• _Information_
###

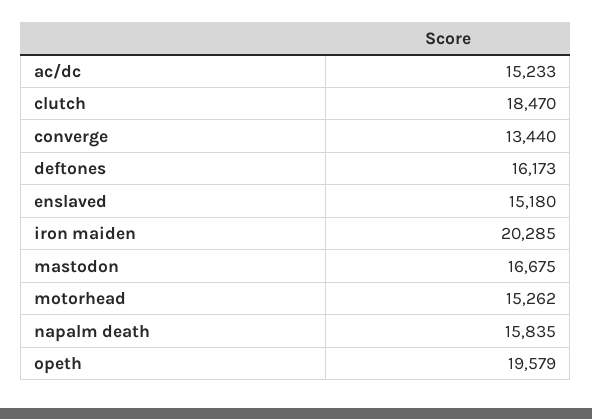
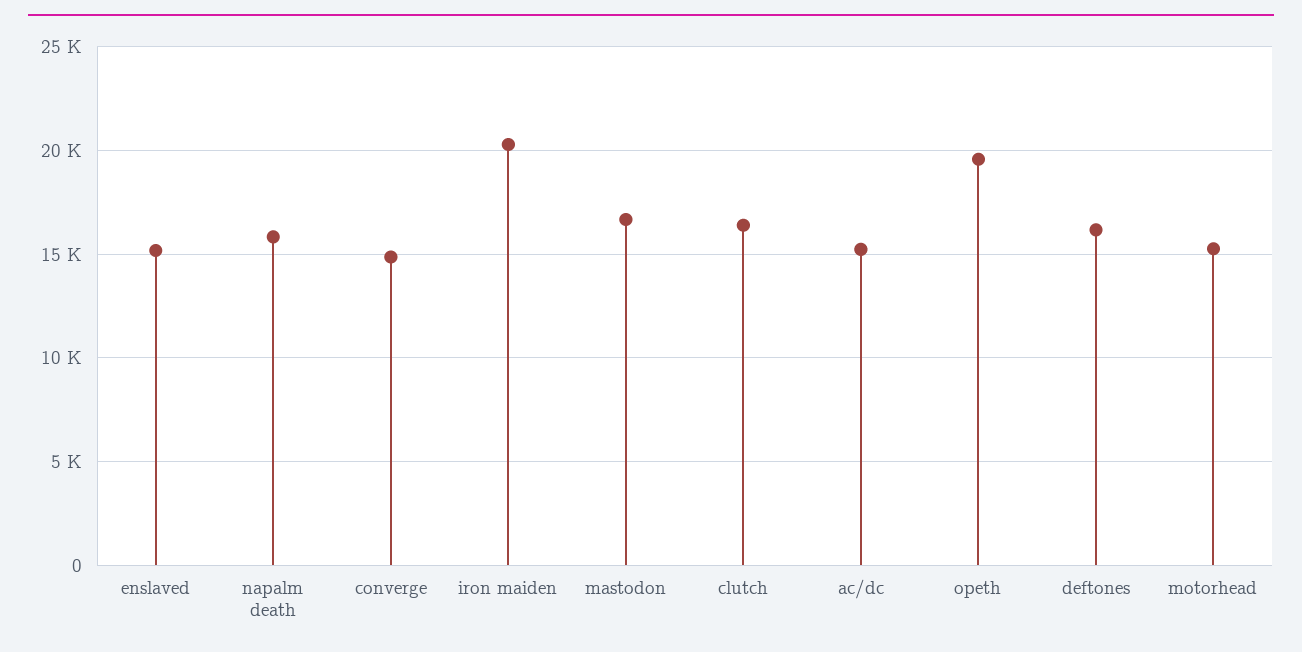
  {
    "ac/dc": 15233,
-   "clutch": 18470,
+   "clutch": 16500,
-   "converge": 13440,
+   "converge": 15000,
    "deftones": 16173,
    "enslaved": 15180,
    "iron maiden": 20285,
    "mastodon": 16675,
    "motorhead": 15262,
    "napalm death": 15835,
    "opeth": 19579
  }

###

• _Work order_
What you return should be the entries from above, unchanged and without their images.

• _Result_
  {
    "ac/dc": 15233,
-   "clutch": 18470,
+   "clutch": 16500,
-   "converge": 13440,
+   "converge": 15000,
    "deftones": 16173,
    "enslaved": 15180,
    "iron maiden": 20285,
    "mastodon": 16675,
    "motorhead": 15262,
    "napalm death": 15835,
    "opeth": 19579
  }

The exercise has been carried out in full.